The only thing you can do is to browse the underground mall, which is interconnected with the subway as well. Everything should be frozen solid outside.

Les 3 brasseur on mcgill street is great for chick viewing. McGill is one of the top NA universities in terms of beautiful woman.

Disco clubs, bars, salsa, swing etc are pretty much like any other city. The red light district's stip bars on st-catherine are pretty famous and affordable compared to other places. Yes, couples can often been seen there. It's considered normal.

I seriously suggest reschedule until July~August if you really want to experience Montreal. It is a different city in the summer.

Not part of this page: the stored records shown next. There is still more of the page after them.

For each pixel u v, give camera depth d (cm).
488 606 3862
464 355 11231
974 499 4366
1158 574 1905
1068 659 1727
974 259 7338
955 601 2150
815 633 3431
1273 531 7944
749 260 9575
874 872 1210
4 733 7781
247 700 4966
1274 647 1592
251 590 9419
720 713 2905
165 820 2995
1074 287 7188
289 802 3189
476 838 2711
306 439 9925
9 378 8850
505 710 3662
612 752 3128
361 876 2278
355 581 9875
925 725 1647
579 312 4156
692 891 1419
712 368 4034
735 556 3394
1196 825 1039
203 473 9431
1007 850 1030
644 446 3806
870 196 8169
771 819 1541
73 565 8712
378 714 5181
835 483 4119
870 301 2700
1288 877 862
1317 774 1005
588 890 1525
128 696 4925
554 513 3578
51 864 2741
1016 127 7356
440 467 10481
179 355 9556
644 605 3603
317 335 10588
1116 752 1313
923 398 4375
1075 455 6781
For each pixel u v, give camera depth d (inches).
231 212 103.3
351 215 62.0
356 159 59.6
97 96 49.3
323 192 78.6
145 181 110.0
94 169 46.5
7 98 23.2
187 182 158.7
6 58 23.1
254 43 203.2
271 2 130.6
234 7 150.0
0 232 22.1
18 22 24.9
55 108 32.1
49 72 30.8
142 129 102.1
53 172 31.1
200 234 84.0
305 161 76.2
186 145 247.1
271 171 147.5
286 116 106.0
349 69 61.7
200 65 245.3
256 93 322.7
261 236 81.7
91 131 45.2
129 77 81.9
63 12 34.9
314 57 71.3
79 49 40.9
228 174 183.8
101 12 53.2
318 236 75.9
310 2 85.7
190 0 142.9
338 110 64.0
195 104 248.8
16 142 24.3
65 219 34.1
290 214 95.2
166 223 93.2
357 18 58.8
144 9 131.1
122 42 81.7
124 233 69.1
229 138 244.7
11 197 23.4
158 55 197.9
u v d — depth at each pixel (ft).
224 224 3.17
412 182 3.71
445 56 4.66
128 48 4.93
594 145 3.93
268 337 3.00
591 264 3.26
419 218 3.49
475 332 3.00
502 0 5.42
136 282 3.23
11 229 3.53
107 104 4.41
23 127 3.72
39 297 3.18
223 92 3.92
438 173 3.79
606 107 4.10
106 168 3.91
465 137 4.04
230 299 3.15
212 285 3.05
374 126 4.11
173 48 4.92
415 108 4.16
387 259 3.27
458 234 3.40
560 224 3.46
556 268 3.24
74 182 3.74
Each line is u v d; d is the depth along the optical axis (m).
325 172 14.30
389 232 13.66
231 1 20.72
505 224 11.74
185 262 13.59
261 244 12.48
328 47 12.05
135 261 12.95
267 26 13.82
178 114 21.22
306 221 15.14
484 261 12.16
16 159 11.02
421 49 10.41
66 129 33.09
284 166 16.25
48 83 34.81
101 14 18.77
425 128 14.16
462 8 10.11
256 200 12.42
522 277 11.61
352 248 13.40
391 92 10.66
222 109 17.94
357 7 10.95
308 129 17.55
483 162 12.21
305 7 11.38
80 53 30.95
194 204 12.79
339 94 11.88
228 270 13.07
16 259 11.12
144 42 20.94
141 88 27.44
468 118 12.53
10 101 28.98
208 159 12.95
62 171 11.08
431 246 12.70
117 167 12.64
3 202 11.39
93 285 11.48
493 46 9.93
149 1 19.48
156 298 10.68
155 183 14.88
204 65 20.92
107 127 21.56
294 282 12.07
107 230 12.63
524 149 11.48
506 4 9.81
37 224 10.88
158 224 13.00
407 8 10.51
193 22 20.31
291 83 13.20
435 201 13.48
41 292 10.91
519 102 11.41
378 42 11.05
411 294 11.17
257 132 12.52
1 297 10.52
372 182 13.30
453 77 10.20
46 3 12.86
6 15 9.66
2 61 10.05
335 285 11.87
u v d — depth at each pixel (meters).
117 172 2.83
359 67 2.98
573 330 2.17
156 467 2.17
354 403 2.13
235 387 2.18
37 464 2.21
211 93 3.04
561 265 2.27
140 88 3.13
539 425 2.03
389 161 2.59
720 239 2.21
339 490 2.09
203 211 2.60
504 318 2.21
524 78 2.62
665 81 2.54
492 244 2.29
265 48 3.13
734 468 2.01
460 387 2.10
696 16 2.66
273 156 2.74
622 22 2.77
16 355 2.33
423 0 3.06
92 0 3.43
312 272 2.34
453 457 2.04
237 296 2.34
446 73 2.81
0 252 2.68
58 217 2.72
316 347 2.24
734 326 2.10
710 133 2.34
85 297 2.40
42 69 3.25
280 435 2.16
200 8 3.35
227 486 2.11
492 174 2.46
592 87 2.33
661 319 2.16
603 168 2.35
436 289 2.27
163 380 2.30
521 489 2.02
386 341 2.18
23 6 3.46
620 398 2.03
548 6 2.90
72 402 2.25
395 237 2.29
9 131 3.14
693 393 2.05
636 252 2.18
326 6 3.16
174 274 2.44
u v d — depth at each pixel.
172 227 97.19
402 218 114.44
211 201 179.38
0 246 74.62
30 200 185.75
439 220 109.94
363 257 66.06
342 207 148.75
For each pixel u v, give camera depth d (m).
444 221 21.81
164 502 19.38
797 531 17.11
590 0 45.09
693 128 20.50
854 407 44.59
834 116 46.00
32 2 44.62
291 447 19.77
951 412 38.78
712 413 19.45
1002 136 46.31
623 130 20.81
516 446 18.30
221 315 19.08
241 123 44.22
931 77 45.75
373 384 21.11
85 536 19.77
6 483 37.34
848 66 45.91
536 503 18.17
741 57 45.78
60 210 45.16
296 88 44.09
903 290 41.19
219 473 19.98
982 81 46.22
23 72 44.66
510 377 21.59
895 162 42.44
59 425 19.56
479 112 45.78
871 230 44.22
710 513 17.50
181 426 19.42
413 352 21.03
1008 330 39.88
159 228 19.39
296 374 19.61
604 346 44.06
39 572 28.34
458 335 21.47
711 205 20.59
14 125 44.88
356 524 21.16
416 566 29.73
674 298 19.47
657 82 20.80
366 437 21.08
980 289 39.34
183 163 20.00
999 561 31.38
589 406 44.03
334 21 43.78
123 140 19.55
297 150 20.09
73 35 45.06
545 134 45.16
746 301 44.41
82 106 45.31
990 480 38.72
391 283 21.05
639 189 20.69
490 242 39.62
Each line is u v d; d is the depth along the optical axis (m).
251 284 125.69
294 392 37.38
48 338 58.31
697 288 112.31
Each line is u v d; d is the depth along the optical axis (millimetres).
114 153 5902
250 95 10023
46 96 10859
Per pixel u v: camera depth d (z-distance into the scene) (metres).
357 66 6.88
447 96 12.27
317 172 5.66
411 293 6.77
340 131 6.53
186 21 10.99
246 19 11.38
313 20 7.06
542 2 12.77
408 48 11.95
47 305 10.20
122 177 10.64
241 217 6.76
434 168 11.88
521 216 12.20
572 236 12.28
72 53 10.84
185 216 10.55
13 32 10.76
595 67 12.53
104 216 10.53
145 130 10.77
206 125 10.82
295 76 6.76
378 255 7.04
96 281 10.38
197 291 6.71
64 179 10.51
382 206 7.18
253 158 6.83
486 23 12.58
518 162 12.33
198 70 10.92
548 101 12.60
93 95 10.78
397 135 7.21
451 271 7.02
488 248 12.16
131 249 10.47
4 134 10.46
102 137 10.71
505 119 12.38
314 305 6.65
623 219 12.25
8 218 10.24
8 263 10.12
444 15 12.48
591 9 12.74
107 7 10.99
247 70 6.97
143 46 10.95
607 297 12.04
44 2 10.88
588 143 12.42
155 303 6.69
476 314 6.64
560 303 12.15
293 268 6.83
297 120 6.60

For restaurants, I always recommend Khyber pass in the artist district... if it's not too cold outside, because walking -30 sucks and parking is hard to find around that area.


----------



## Jungle (Feb 17, 2010)

Yes Montreal is a lot colder than Toronto and sucks in the winter time. Been there a few times in the winter and you don't even want to be outside.


----------



## financialnoob (Feb 26, 2011)

http://www.schwartzsdeli.com/

It's pretty much mandatory for anyone going to Montreal for the first time. Yes, get the smoked meat.

Speaking of smoked meat, you should try and find a smoked meat pizza while you're there. I can't recommend a specific place, but most pizzerias have one. The saltiness of the meat combined with the mozzarella is amazing.

Yeah, it's going to be ****ing cold so bundle up. When you're out partying it up, make sure you tell people you're not from Toronto. I wouldn't even say Mississauga because some drunken idiots will take that as enough of a reason to start a fight, and we've had to leave several places when a friend blew his cover. 

Other than that, the people are great for the most part, and the French females are almost an entirely different species so that should be interesting  It may be a total culture shock, but in a good way. Just relax and go with it.

I second the idea of going in the summer, as it's a totally different city. But it'll still be a blast in January.


----------



## brad (May 22, 2009)

The current forecast for this coming weekend is pretty mild, sunny and 0 degrees C on Saturday, a few degrees colder and snowy or rainy on Sunday.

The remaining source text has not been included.